* PROVIDED PASSAGE
If it's an inherited house how come she owes so much money on it? She must have either bought out siblings or spent it on other property. Infuriating.


----------



## demoivre (26 Feb 2016)

Dermot said:


> The test to avoid repossession should be; Are you *paying the Interest in ful*l and engaging with the Bank or the *open rental value* of the house whichever is the greater.



Even where a PIA could be put through resulting in lesser payments than either of your choices?





Kerrigan said:


> Thanks Dermot.
> 
> Without blowing my own trumpet or looking for a medal I can categorically state that if I could not meet the interest on the loan I would voluntarily surrender the property. The pressure alone is immense (for us anyway) when you are having problems paying anything off the capital; you feel a sense of failure. That *sounds crazy* but for us its true.



+1.


----------



## demoivre (26 Feb 2016)

dereko1969 said:


> Why do I bother my barney paying my mortgage? Woman goes 5 years without paying a penny and then* given another year* before she's kicked out!



She could appeal the decision to the High court first !!!


----------



## Dermot (26 Feb 2016)

demoivre said:


> Even where a PIA could be put through resulting in lesser payments than either of your choices?



I am tired of seeing "kicking the can down the road solutions".  If the interest is not being paid in full the amount owed is getting bigger and in a lot of cases the so called solution turns out worse for all concerned.


----------



## demoivre (29 Feb 2016)

Dermot said:


> I am tired of seeing "kicking the can down the road solutions".  If the interest is not being paid in full the amount owed is getting bigger and in a lot of cases the so called solution turns out worse for all concerned.



How is mortgage debt write down under a PIA, resulting in sustainable long term mortgage repayments for the borrower, "kicking the can down the road " ?


----------

* CHALLENGE 1
Could you transcribe the mortgage repossession thread above in full, with nothing changed?

* GIVEN INFORMATION
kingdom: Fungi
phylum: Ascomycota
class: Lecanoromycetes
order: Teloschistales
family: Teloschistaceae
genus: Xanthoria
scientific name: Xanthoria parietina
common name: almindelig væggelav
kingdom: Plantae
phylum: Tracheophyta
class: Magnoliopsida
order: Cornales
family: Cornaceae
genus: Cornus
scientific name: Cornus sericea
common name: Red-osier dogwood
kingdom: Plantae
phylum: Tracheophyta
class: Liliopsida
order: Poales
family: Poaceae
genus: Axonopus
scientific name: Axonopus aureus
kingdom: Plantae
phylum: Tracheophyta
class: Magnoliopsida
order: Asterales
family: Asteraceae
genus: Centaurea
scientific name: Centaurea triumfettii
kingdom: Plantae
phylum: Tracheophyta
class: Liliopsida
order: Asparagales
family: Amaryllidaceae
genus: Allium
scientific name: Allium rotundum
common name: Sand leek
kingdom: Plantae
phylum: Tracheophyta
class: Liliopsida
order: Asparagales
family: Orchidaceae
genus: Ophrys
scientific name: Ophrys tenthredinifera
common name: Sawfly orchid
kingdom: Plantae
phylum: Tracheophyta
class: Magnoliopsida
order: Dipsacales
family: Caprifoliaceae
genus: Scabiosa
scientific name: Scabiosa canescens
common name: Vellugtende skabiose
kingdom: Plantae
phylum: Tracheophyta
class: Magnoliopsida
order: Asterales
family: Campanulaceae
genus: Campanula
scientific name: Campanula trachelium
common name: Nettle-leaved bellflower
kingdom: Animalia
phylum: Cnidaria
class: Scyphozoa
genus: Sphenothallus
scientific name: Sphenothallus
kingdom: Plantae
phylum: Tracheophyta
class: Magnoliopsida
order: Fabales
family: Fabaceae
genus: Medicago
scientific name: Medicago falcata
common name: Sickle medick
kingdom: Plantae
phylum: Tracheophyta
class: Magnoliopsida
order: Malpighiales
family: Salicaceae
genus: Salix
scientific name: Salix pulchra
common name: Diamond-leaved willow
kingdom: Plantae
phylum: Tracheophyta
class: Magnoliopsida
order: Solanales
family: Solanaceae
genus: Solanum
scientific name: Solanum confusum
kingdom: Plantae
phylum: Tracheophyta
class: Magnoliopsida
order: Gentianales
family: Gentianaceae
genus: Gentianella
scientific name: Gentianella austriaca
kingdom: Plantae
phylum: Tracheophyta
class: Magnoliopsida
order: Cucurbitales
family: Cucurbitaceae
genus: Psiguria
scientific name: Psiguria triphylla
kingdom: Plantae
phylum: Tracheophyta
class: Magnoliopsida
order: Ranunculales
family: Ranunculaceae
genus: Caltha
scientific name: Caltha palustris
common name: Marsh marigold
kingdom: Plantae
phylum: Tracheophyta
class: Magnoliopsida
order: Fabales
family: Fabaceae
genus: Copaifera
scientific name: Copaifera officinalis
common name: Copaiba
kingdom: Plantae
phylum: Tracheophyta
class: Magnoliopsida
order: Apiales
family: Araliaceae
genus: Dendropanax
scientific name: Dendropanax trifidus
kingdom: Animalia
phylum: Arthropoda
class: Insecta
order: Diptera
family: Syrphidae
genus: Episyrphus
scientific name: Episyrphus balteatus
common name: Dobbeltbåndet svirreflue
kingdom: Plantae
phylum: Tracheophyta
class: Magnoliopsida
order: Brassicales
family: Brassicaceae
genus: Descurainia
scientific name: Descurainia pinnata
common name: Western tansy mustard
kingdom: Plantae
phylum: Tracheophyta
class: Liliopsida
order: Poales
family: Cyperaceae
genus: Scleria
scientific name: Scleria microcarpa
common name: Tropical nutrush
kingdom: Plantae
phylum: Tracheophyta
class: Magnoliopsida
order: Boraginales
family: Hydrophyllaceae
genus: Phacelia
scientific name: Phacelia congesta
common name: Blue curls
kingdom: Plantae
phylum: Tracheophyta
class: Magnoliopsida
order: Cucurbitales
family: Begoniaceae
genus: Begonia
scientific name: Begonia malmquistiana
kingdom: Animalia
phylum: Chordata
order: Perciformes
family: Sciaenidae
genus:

* CHALLENGE 2
Can you restate the rows word for word, starting at the line that contains "family: Solanaceae" and stopping after the final line of the rows?

* RIGHT ANSWER 1
If it's an inherited house how come she owes so much money on it? She must have either bought out siblings or spent it on other property. Infuriating.


----------



## demoivre (26 Feb 2016)

Dermot said:


> The test to avoid repossession should be; Are you *paying the Interest in ful*l and engaging with the Bank or the *open rental value* of the house whichever is the greater.



Even where a PIA could be put through resulting in lesser payments than either of your choices?





Kerrigan said:


> Thanks Dermot.
> 
> Without blowing my own trumpet or looking for a medal I can categorically state that if I could not meet the interest on the loan I would voluntarily surrender the property. The pressure alone is immense (for us anyway) when you are having problems paying anything off the capital; you feel a sense of failure. That *sounds crazy* but for us its true.



+1.


----------



## demoivre (26 Feb 2016)

dereko1969 said:


> Why do I bother my barney paying my mortgage? Woman goes 5 years without paying a penny and then* given another year* before she's kicked out!



She could appeal the decision to the High court first !!!


----------



## Dermot (26 Feb 2016)

demoivre said:


> Even where a PIA could be put through resulting in lesser payments than either of your choices?



I am tired of seeing "kicking the can down the road solutions".  If the interest is not being paid in full the amount owed is getting bigger and in a lot of cases the so called solution turns out worse for all concerned.


----------



## demoivre (29 Feb 2016)

Dermot said:


> I am tired of seeing "kicking the can down the road solutions".  If the interest is not being paid in full the amount owed is getting bigger and in a lot of cases the so called solution turns out worse for all concerned.



How is mortgage debt write down under a PIA, resulting in sustainable long term mortgage repayments for the borrower, "kicking the can down the road " ?


----------

* RIGHT ANSWER 2
family: Solanaceae
genus: Solanum
scientific name: Solanum confusum
kingdom: Plantae
phylum: Tracheophyta
class: Magnoliopsida
order: Gentianales
family: Gentianaceae
genus: Gentianella
scientific name: Gentianella austriaca
kingdom: Plantae
phylum: Tracheophyta
class: Magnoliopsida
order: Cucurbitales
family: Cucurbitaceae
genus: Psiguria
scientific name: Psiguria triphylla
kingdom: Plantae
phylum: Tracheophyta
class: Magnoliopsida
order: Ranunculales
family: Ranunculaceae
genus: Caltha
scientific name: Caltha palustris
common name: Marsh marigold
kingdom: Plantae
phylum: Tracheophyta
class: Magnoliopsida
order: Fabales
family: Fabaceae
genus: Copaifera
scientific name: Copaifera officinalis
common name: Copaiba
kingdom: Plantae
phylum: Tracheophyta
class: Magnoliopsida
order: Apiales
family: Araliaceae
genus: Dendropanax
scientific name: Dendropanax trifidus
kingdom: Animalia
phylum: Arthropoda
class: Insecta
order: Diptera
family: Syrphidae
genus: Episyrphus
scientific name: Episyrphus balteatus
common name: Dobbeltbåndet svirreflue
kingdom: Plantae
phylum: Tracheophyta
class: Magnoliopsida
order: Brassicales
family: Brassicaceae
genus: Descurainia
scientific name: Descurainia pinnata
common name: Western tansy mustard
kingdom: Plantae
phylum: Tracheophyta
class: Liliopsida
order: Poales
family: Cyperaceae
genus: Scleria
scientific name: Scleria microcarpa
common name: Tropical nutrush
kingdom: Plantae
phylum: Tracheophyta
class: Magnoliopsida
order: Boraginales
family: Hydrophyllaceae
genus: Phacelia
scientific name: Phacelia congesta
common name: Blue curls
kingdom: Plantae
phylum: Tracheophyta
class: Magnoliopsida
order: Cucurbitales
family: Begoniaceae
genus: Begonia
scientific name: Begonia malmquistiana
kingdom: Animalia
phylum: Chordata
order: Perciformes
family: Sciaenidae
genus:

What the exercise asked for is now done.